Seems I've picked a timely topic: here's Greil Marcus (who loves words so much he sometimes gets himself utterly tangled in them) on why the lyrics to Roxy Music's "More Than This," ultimately, don't matter. And the latest issue of Entertainment Weekly (with - inevitably - American Idol idiots on the cover) features a rather uninspired "debate" on whether lyrics matter (thanks to Rog for pointing out that article). I forget the two writers' names, but I'll refer to them as Anti-Lyrics Guy and Pro-Lyrics Guy, respectively. Pro-Lyrics Guy generally scores more points here, mostly because Anti-Lyrics Guy seems, well, not very bright: if he can't tell what a lyric's about instantly, he dismisses it as meaningless nonsense, and he can't seem to conceive that a song might evoke and engage more than a single mood simultaneously. (His grappling with Dylan's "Idiot Wind" is just plain embarrassing.) ALG also falls into the time-honored trap of imagining that if lyrics matter, they should work on the printed page, like poetry - which is kind of like saying that if you like oil and vinegar dressing with your salad, surely you'll enjoy downing a bottle of the same. "Lyrics" means "words meant to be sung"; and we can talk about the lyric origins of poetry all we want, but much of the poetic canon was never meant to be sung, and plenty of it (despite its attention to sound) probably prefers to be read rather than heard. What looks stupid on the page, and what sounds inane when read aloud, can become transcendent in a musical context. For instance: on the page, a line like "Anyway, the thing is, what I really mean" seems pointless, slack, a sign of poor editing. But sung (in Elton John and Bernie Taupin's "Your Song," as it happens), it becomes expressive of the proverbial tongue-tiedness that afflicts lovers attempting to translate their trembling into the rather too rigid fit of language.

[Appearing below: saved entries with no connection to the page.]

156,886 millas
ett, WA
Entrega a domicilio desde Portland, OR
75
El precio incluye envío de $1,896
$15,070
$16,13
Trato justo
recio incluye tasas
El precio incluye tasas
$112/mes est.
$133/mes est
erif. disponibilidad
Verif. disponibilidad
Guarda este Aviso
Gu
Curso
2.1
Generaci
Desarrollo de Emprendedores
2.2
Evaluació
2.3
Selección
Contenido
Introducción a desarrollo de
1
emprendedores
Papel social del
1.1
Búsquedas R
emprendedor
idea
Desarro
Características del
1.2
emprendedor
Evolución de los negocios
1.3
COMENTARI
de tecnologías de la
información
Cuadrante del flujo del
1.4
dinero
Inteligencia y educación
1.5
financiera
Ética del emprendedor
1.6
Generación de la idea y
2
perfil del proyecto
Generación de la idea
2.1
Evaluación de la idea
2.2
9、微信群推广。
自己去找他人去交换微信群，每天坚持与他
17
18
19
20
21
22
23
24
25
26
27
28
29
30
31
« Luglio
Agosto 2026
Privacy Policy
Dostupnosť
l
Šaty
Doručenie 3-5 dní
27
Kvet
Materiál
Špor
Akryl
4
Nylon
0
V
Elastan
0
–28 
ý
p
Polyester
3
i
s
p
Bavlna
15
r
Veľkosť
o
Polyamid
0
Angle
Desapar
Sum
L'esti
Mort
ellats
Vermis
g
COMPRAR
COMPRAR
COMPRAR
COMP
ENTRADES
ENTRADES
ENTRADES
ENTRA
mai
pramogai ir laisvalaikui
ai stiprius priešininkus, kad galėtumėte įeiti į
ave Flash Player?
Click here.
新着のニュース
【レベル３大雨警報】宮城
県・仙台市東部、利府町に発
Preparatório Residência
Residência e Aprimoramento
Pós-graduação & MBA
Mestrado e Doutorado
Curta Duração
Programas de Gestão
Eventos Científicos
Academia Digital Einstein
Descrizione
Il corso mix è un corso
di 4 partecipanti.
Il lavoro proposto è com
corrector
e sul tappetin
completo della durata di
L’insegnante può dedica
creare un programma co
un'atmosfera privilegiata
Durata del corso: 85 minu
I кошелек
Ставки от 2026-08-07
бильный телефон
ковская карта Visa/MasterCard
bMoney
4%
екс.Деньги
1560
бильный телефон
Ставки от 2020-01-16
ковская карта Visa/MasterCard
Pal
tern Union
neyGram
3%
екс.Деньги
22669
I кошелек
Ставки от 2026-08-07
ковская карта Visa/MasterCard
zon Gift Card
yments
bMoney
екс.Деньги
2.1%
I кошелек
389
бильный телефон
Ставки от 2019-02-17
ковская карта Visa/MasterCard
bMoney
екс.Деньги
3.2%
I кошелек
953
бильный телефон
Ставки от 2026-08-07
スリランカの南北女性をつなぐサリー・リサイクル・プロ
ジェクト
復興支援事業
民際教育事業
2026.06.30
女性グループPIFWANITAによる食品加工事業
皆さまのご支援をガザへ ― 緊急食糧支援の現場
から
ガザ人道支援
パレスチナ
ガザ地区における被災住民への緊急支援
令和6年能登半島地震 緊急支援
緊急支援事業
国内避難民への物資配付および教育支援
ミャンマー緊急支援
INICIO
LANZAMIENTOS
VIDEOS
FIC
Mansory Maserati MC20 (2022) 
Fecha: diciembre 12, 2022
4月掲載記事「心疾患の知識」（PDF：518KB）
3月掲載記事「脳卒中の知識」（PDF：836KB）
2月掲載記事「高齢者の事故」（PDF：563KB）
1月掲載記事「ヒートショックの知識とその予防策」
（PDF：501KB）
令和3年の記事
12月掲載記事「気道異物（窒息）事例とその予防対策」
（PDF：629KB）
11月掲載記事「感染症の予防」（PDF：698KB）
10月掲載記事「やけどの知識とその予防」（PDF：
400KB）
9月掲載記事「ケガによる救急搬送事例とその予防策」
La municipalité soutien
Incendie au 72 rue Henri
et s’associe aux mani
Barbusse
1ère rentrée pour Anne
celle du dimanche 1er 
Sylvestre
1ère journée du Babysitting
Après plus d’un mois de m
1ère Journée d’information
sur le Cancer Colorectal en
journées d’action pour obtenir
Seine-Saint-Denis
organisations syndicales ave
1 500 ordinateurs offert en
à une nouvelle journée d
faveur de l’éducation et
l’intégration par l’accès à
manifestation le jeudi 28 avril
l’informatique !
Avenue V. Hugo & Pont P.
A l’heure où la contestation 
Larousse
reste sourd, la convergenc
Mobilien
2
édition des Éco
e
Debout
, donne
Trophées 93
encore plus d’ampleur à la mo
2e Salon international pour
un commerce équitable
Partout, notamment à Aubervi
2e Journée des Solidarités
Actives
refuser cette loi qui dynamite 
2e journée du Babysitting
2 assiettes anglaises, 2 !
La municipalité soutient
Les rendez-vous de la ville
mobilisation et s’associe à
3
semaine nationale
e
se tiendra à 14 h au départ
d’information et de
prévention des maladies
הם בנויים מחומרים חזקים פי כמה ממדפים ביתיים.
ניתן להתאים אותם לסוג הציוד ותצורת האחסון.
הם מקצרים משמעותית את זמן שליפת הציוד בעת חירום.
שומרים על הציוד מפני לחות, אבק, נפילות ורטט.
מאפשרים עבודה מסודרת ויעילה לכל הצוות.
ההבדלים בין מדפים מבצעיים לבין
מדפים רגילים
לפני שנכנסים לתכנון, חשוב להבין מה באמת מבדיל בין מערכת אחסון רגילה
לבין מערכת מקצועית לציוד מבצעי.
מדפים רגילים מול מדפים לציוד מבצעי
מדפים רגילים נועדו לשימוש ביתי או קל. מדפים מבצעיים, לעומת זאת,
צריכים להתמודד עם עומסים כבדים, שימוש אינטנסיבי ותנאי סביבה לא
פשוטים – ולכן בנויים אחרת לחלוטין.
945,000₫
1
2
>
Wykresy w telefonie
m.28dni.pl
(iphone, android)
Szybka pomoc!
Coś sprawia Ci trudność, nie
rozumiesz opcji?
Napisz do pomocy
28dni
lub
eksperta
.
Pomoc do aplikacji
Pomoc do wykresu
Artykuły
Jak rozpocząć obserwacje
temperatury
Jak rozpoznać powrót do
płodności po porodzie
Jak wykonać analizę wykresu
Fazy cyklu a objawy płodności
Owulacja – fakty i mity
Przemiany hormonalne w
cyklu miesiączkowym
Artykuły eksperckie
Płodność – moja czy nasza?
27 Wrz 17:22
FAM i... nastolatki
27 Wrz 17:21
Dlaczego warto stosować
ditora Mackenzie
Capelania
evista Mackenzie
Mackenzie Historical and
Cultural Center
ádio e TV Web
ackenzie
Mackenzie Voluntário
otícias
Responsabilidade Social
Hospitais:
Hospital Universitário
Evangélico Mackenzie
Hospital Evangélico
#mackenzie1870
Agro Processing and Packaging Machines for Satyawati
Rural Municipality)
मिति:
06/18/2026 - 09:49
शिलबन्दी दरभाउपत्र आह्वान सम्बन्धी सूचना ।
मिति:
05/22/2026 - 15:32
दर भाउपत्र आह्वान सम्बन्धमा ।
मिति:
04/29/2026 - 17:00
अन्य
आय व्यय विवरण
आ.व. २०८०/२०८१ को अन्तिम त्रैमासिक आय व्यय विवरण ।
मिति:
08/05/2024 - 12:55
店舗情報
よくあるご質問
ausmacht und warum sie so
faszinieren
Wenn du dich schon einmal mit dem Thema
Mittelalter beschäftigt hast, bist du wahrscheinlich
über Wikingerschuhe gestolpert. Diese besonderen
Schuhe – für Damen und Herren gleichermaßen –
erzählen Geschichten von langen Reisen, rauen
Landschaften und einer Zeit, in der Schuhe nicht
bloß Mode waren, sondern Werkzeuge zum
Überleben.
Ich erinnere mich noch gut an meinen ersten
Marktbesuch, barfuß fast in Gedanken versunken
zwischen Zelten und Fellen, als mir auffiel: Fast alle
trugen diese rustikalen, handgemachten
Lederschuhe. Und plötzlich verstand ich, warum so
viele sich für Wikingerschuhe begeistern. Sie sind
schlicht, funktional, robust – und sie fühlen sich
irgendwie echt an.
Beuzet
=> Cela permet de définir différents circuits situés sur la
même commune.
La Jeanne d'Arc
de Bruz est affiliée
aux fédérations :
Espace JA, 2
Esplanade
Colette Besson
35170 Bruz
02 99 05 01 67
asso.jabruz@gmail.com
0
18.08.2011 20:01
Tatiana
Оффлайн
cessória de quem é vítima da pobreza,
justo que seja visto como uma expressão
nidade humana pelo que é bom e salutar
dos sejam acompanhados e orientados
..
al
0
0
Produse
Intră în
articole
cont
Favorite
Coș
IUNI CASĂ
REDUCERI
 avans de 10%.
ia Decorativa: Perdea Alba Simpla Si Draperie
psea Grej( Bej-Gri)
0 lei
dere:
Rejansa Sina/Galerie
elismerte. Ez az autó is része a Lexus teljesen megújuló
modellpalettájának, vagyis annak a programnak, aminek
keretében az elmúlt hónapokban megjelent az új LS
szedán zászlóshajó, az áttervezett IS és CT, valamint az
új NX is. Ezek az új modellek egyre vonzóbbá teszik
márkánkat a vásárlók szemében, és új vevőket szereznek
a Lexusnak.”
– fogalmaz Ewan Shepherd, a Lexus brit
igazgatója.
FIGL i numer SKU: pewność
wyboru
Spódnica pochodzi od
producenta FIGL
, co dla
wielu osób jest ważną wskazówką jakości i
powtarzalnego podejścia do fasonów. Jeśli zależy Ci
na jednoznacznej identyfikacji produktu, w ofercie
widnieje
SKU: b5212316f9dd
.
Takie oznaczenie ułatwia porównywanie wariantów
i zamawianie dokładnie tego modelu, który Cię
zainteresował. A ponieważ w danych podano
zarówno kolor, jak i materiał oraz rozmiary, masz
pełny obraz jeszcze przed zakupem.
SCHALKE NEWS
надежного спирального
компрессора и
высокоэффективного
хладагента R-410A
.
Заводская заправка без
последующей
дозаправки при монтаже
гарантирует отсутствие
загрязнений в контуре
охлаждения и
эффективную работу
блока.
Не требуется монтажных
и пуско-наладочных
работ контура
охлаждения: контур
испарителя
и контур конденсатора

The EW article also implies an all-or-nothing approach (as if titled "Lyrics: Do We Need Them At All?") - which is just stupid. Of course lyrics matter; I just argue that they're less important than many journalists seem to think, and that I, personally, pay them less attention than many people do. Generally, I'm more capable of ignoring dumb lyrics with shit-hot music than the reverse - not that awful lyrics don't get in the way of my enjoyment, only that I can ignore them, willfully. If the music does nothing for me, fine, give me the lyric sheet.

Presenting...the Lie-O-Meter!

Everyone's familiar with the idea of the Big Lie: repeat an untruth often and loudly enough, and people will come to believe it. The Asshole-in-Chief and his cronies seem to have come up with a new theory: tell lies in sheer quantity, so that they swarm around truth like thousands of piranha, and people will just avert their eyes.